Pour les neuroscientifiques auditionnés, la question n’est pas celle de l’intelligence intrinsèque des jeunes générations mais de la manière dont leur cerveau est entraîné. « Les plateformes numériques sont conçues pour capter l’attention, fragmenter la concentration et multiplier les changements de tâches, alors que le système cognitif humain s’est développé pour maintenir un effort soutenu sur une seule activité », explique l’un d’eux. Cette sollicitation permanente entraîne « une perte de temps liée au passage d’une tâche à l’autre, une augmentation des erreurs et un encodage mémoriel plus superficiel », ce qui déplace l’apprentissage vers des automatismes rapides au détriment de la compréhension profonde.
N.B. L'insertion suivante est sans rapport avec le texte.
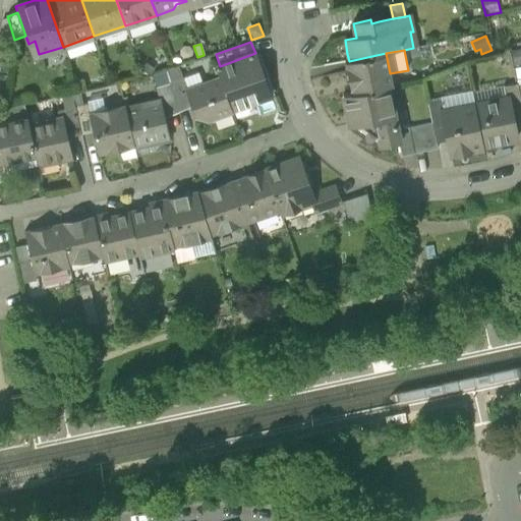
[(520,65),(520,51),(511,53),(514,67),(520,65)]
L’écran moins performant que le papier !
Même lorsque les écrans sont utilisés à des fins pédagogiques, leur efficacité reste limitée. Les analyses comparatives montrent que la plupart des dispositifs numériques « n’atteignent pas le niveau d’efficacité d’un enseignement classique », et que seules certaines applications très ciblées, fondées sur la répétition d’exercices simples, produisent des gains mesurables. À l’inverse, la lecture sur papier améliore la compréhension et la mémorisation, tandis que la prise de notes manuscrite « favorise l’organisation des idées et l’encodage conceptuel à long terme », contrairement à la saisie sur ordinateur qui encourage la transcription mécanique.Les médecins insistent toutefois sur un point essentiel. « La technologie n’est pas l’ennemi, c’est l’absence de régulation qui pose problème », rappellent-ils, appelant à réintroduire des rythmes biologiques compatibles avec l’apprentissage. Mouvement, sommeil, interactions humaines, créativité et pauses sans écran constituent « les conditions indispensables pour que le cerveau puisse apprendre ».
Au-delà du cadre scolaire, la portée du phénomène est plus large. « Le déclin des compétences cognitives a des conséquences directes sur l’innovation scientifique, la productivité économique, la confiance civique et la santé publique », ont averti les experts auditionnés, appelant les pouvoirs publics à exiger des preuves d’efficacité indépendantes avant toute généralisation des technologies éducatives et à fixer des seuils d’exposition adaptés à l’âge des enfants.
« Il ne s’agit pas de rejeter le numérique, mais d’aligner les outils sur le fonctionnement réel de l’apprentissage humain », résument les experts. Autrement dit, la question n’est plus de savoir combien d’écrans entreront dans les classes, mais comment préserver les capacités cognitives d’une génération dont l’environnement mental a été profondément reconfiguré en l’espace de quinze ans.